Elle se servait de Sandra pour m’atteindre. D’une part parce qu’elle n’avait pas ce qu’il fallait pour s’en prendre à moi physiquement. D’autre part parce qu’elle sentait que Sandra était prête à ça. Un frère décédé et plusieurs semaines de confinement avec ses parents dépressifs et drogués l’avait fait mûrir, dans le mauvais sens du terme. Et ça allait même plus loin que ce qu’elle avait espéré puisque Sandra avait des sentiments pour moi, mais évidemment elle ne l’avait jamais dit à Albane.
Je ne sais pas ce qu’elle lui avait dit sur moi, mais c’était suffisant pour que Sandra s’en prenne à moi. Albane est une manipulatrice. J’avais presque pitié d’elle. Plusieurs bribes de souvenirs m’étaient revenus ces derniers jours, où j’entrevoyais mes pseudo-interactions avec elle. Tantôt elle me jetait des regards provocateurs, tantôt elle essayait de m’intimider. Une fois elle a volontairement jeté de l’eau par terre sur le sol de la cantine pour que je glisse et que je tombe. Manque de bol pour elle, je l’ai vue faire mais j’ai fait comme si je n’avais pas vu et au dernier moment j’ai changé de cap. Elle était assez dégoûtée, je crois. Un autre élève est tombé, par contre. Tout le monde se foutait de sa gueule, bien-sûr. Jusqu’à ce qu’on réalise qu’il ne se levait pas. Il a été assommé par la chute et a eu la jambe cassée.

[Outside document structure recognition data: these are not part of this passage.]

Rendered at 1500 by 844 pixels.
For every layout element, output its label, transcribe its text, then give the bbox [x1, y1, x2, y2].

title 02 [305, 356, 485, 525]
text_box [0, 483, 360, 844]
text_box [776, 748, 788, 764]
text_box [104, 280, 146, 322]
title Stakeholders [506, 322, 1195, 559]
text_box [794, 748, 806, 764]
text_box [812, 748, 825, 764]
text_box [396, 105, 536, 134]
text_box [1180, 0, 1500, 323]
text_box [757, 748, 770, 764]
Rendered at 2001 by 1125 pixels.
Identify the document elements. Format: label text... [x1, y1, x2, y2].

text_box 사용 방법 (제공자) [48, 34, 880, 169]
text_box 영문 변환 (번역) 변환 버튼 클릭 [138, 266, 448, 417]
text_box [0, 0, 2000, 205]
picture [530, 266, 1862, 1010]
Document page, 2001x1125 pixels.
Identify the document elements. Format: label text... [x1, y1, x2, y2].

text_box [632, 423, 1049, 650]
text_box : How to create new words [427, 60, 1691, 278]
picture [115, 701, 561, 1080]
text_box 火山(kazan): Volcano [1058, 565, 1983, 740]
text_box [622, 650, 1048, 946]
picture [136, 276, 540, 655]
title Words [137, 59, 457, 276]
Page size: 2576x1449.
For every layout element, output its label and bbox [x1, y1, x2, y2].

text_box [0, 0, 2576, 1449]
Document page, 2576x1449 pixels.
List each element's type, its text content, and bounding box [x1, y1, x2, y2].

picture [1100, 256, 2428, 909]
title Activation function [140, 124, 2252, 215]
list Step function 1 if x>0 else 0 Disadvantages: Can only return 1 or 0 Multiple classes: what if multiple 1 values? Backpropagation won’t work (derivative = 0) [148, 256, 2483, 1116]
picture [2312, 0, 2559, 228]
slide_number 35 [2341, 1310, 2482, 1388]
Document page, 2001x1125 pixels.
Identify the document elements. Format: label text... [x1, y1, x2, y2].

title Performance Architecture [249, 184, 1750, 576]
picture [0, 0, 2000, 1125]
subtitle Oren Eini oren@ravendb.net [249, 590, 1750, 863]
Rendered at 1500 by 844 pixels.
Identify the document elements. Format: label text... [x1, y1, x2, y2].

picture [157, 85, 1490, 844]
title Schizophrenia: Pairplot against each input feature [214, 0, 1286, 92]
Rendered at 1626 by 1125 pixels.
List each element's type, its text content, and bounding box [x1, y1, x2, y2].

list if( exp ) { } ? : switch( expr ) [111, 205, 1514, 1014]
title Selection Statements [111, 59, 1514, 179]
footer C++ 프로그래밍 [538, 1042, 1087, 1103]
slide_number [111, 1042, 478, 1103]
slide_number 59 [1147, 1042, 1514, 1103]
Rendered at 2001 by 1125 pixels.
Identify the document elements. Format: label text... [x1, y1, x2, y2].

Personne n’a rien dit, alors que tout le monde savait qui avait fait ça. Les profs l’ont vue faire, aussi, mais aucun n’a bougé le petit doigt. C’est qu’un collège de merde. Tout le monde te dit qu’il faut être vigilant, qu’il faut s’entraider et toutes ces conneries mais personne ne veut prendre de risque. Ou alors ils s’en foutent carrément ?
Les parents d’Albane étaient très influents ici, ce qui faisait d’elle quelqu’un d’intouchable. J’en avais froid dans le dos. J’avais cinq ou six souvenirs de ce genre, en quatre ans. En fait, je réalisais qu’avant Sandra, Albane me harcelait déjà. Que si Sandra me harcelait, c’est parce qu’Albane la harcelait. Et que si Albane était comme ça, c’était à cause de ses parents qui lui font du mal à longueur de temps. Quel triste monde.